We’re building industry-leading tools that can identify invisible markers at scale – specifically, the “AI generated” information in the C2PA and IPTC technical standards – so we can label images from Google, OpenAI, Microsoft, Adobe, Midjourney, and Shutterstock as they implement their plans for adding metadata to images created by their tools.

AI Is Both a Sword and a Shield

Our Community Standards apply to all content posted on our platforms regardless of how it is created. When it comes to harmful content, the most important thing is that we are able to catch it and take action regardless of whether or not it has been generated using AI. And the use of AI in our integrity systems is a big part of what makes it possible for us to catch it.

We’ve used AI systems to help protect our users for a number of years. For example, we use AI to help us detect and address hate speech and other content that violates our policies. This is a big part of the reason why we’ve been able to cut the prevalence of hate speech on Facebook to just 0.01-0.02% (as of Q3 2023). In other words, for every 10,000 content views, we estimate just one or two will contain hate speech.

While we use AI technology to help enforce our policies, our use of generative AI tools for this purpose has been limited. But we’re optimistic that generative AI could help us take down harmful content faster and more accurately. It could also be useful in enforcing our policies during moments of heightened risk, like elections. We’ve started testing Large Language Models (LLMs) by training them on our Community Standards to help determine whether a piece of content violates our policies. These initial tests suggest the LLMs can perform better than existing machine learning models. We’re also using LLMs to remove content from review queues in certain circumstances when we’re highly confident it doesn’t violate our policies. This frees up capacity for our reviewers to focus on content that’s more likely to break our rules.

AI-generated content is also eligible to be fact-checked by our independent fact-checking partners and we label debunked content so people have accurate information when they encounter similar content across the internet.

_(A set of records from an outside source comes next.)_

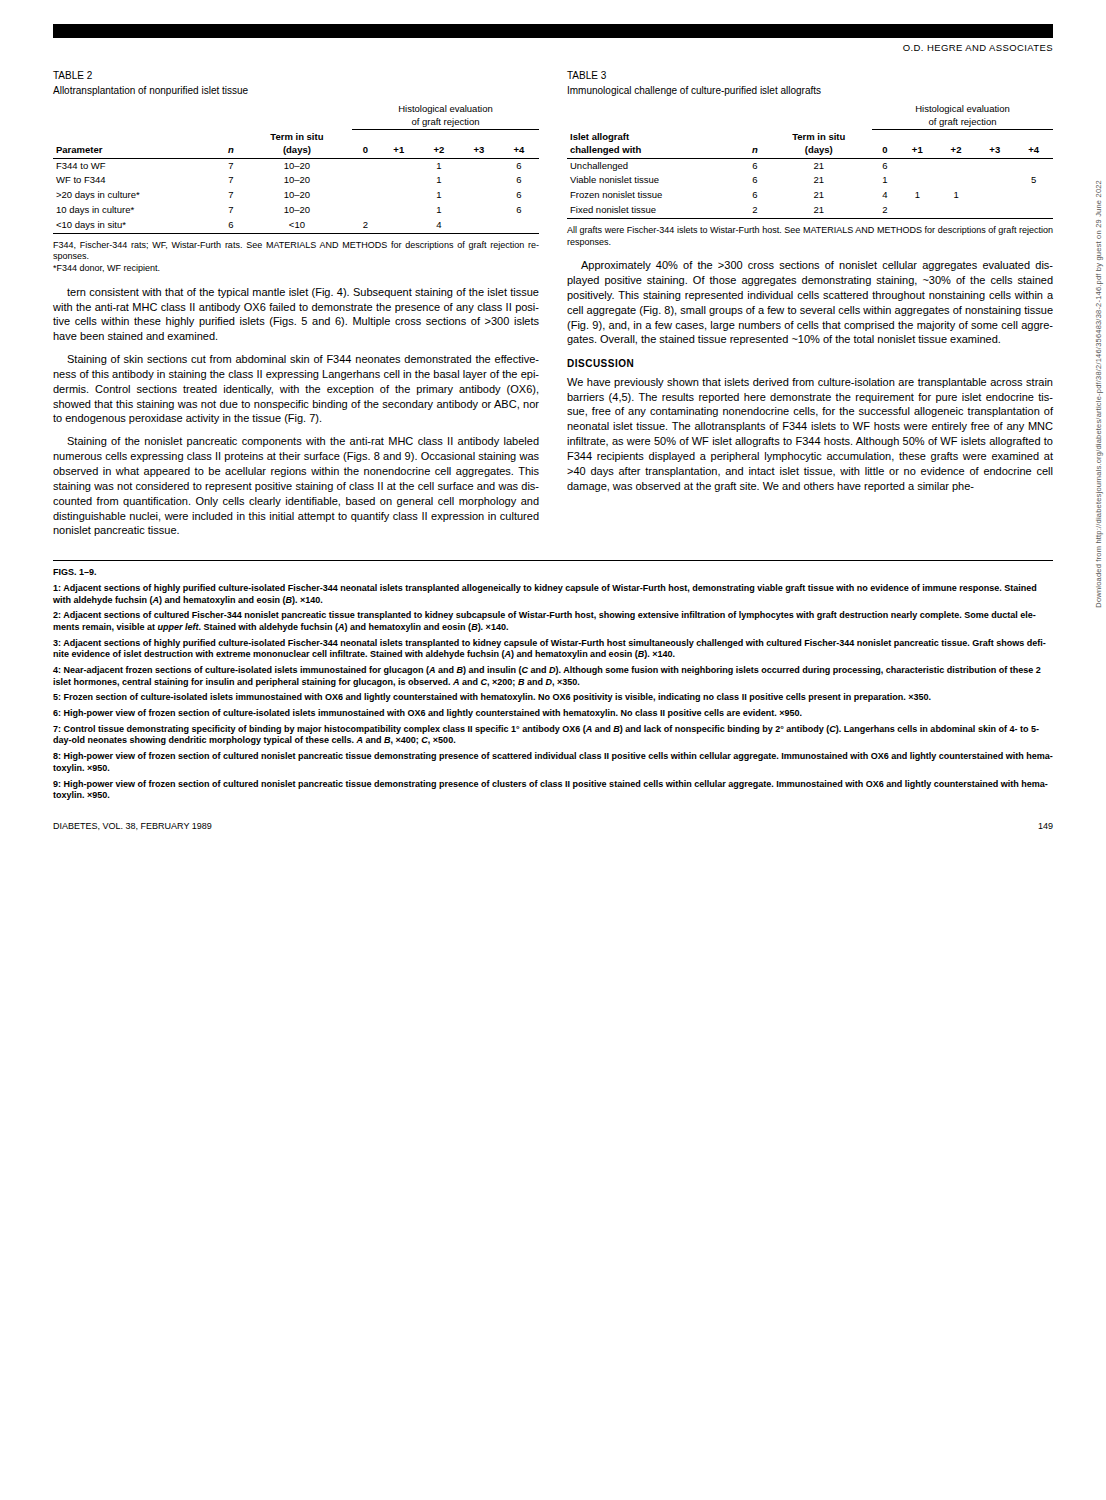O.D. HEGRE AND ASSOCIATES
TABLE 2
Allotransplantation of nonpurified islet tissue
| | | | Histological evaluation of graft rejection |
| Parameter | n | Term in situ (days) | 0 | +1 | +2 | +3 | +4 |
| F344 to WF | 7 | 10–20 | | | 1 | | 6 |
| WF to F344 | 7 | 10–20 | | | 1 | | 6 |
| >20 days in culture* | 7 | 10–20 | | | 1 | | 6 |
| 10 days in culture* | 7 | 10–20 | | | 1 | | 6 |
| <10 days in situ* | 6 | <10 | 2 | | 4 | | |
F344, Fischer-344 rats; WF, Wistar-Furth rats. See MATERIALS AND METHODS for descriptions of graft rejection responses.
*F344 donor, WF recipient.
tern consistent with that of the typical mantle islet (Fig. 4). Subsequent staining of the islet tissue with the anti-rat MHC class II antibody OX6 failed to demonstrate the presence of any class II positive cells within these highly purified islets (Figs. 5 and 6). Multiple cross sections of >300 islets have been stained and examined.
Staining of skin sections cut from abdominal skin of F344 neonates demonstrated the effectiveness of this antibody in staining the class II expressing Langerhans cell in the basal layer of the epidermis. Control sections treated identically, with the exception of the primary antibody (OX6), showed that this staining was not due to nonspecific binding of the secondary antibody or ABC, nor to endogenous peroxidase activity in the tissue (Fig. 7).
Staining of the nonislet pancreatic components with the anti-rat MHC class II antibody labeled numerous cells expressing class II proteins at their surface (Figs. 8 and 9). Occasional staining was observed in what appeared to be acellular regions within the nonendocrine cell aggregates. This staining was not considered to represent positive staining of class II at the cell surface and was discounted from quantification. Only cells clearly identifiable, based on general cell morphology and distinguishable nuclei, were included in this initial attempt to quantify class II expression in cultured nonislet pancreatic tissue.
TABLE 3
Immunological challenge of culture-purified islet allografts
| | | | Histological evaluation of graft rejection |
| Islet allograft challenged with | n | Term in situ (days) | 0 | +1 | +2 | +3 | +4 |
| Unchallenged | 6 | 21 | 6 | | | | |
| Viable nonislet tissue | 6 | 21 | 1 | | | | 5 |
| Frozen nonislet tissue | 6 | 21 | 4 | 1 | 1 | | |
| Fixed nonislet tissue | 2 | 21 | 2 | | | | |
All grafts were Fischer-344 islets to Wistar-Furth host. See MATERIALS AND METHODS for descriptions of graft rejection responses.
Approximately 40% of the >300 cross sections of nonislet cellular aggregates evaluated displayed positive staining. Of those aggregates demonstrating staining, ~30% of the cells stained positively. This staining represented individual cells scattered throughout nonstaining cells within a cell aggregate (Fig. 8), small groups of a few to several cells within aggregates of nonstaining tissue (Fig. 9), and, in a few cases, large numbers of cells that comprised the majority of some cell aggregates. Overall, the stained tissue represented ~10% of the total nonislet tissue examined.
DISCUSSION
We have previously shown that islets derived from culture-isolation are transplantable across strain barriers (4,5). The results reported here demonstrate the requirement for pure islet endocrine tissue, free of any contaminating nonendocrine cells, for the successful allogeneic transplantation of neonatal islet tissue. The allotransplants of F344 islets to WF hosts were entirely free of any MNC infiltrate, as were 50% of WF islet allografts to F344 hosts. Although 50% of WF islets allografted to F344 recipients displayed a peripheral lymphocytic accumulation, these grafts were examined at >40 days after transplantation, and intact islet tissue, with little or no evidence of endocrine cell damage, was observed at the graft site. We and others have reported a similar phe-
FIGS. 1–9.
1: Adjacent sections of highly purified culture-isolated Fischer-344 neonatal islets transplanted allogeneically to kidney capsule of Wistar-Furth host, demonstrating viable graft tissue with no evidence of immune response. Stained with aldehyde fuchsin (A) and hematoxylin and eosin (B). ×140.
2: Adjacent sections of cultured Fischer-344 nonislet pancreatic tissue transplanted to kidney subcapsule of Wistar-Furth host, showing extensive infiltration of lymphocytes with graft destruction nearly complete. Some ductal elements remain, visible at upper left. Stained with aldehyde fuchsin (A) and hematoxylin and eosin (B). ×140.
3: Adjacent sections of highly purified culture-isolated Fischer-344 neonatal islets transplanted to kidney capsule of Wistar-Furth host simultaneously challenged with cultured Fischer-344 nonislet pancreatic tissue. Graft shows definite evidence of islet destruction with extreme mononuclear cell infiltrate. Stained with aldehyde fuchsin (A) and hematoxylin and eosin (B). ×140.
4: Near-adjacent frozen sections of culture-isolated islets immunostained for glucagon (A and B) and insulin (C and D). Although some fusion with neighboring islets occurred during processing, characteristic distribution of these 2 islet hormones, central staining for insulin and peripheral staining for glucagon, is observed. A and C, ×200; B and D, ×350.
5: Frozen section of culture-isolated islets immunostained with OX6 and lightly counterstained with hematoxylin. No OX6 positivity is visible, indicating no class II positive cells present in preparation. ×350.
6: High-power view of frozen section of culture-isolated islets immunostained with OX6 and lightly counterstained with hematoxylin. No class II positive cells are evident. ×950.
7: Control tissue demonstrating specificity of binding by major histocompatibility complex class II specific 1° antibody OX6 (A and B) and lack of nonspecific binding by 2° antibody (C). Langerhans cells in abdominal skin of 4- to 5-day-old neonates showing dendritic morphology typical of these cells. A and B, ×400; C, ×500.
8: High-power view of frozen section of cultured nonislet pancreatic tissue demonstrating presence of scattered individual class II positive cells within cellular aggregate. Immunostained with OX6 and lightly counterstained with hematoxylin. ×950.
9: High-power view of frozen section of cultured nonislet pancreatic tissue demonstrating presence of clusters of class II positive stained cells within cellular aggregate. Immunostained with OX6 and lightly counterstained with hematoxylin. ×950.
DIABETES, VOL. 38, FEBRUARY 1989 149
Downloaded from http://diabetesjournals.org/diabetes/article-pdf/38/2/146/356483/38-2-146.pdf by guest on 29 June 2022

Meta has been a pioneer in AI development for more than a decade. We know that progress and responsibility can and must go hand in hand. Generative AI tools offer huge opportunities, and we believe that it is both possible and necessary for these technologies to be developed in a transparent and accountable way. That’s why we want to help people know when photorealistic images have been created using AI, and why we are being open about the limits of what’s possible too. We’ll continue to learn from how people use our tools in order to improve them. And we’ll continue to work collaboratively with others through forums like PAI to develop common standards and guardrails.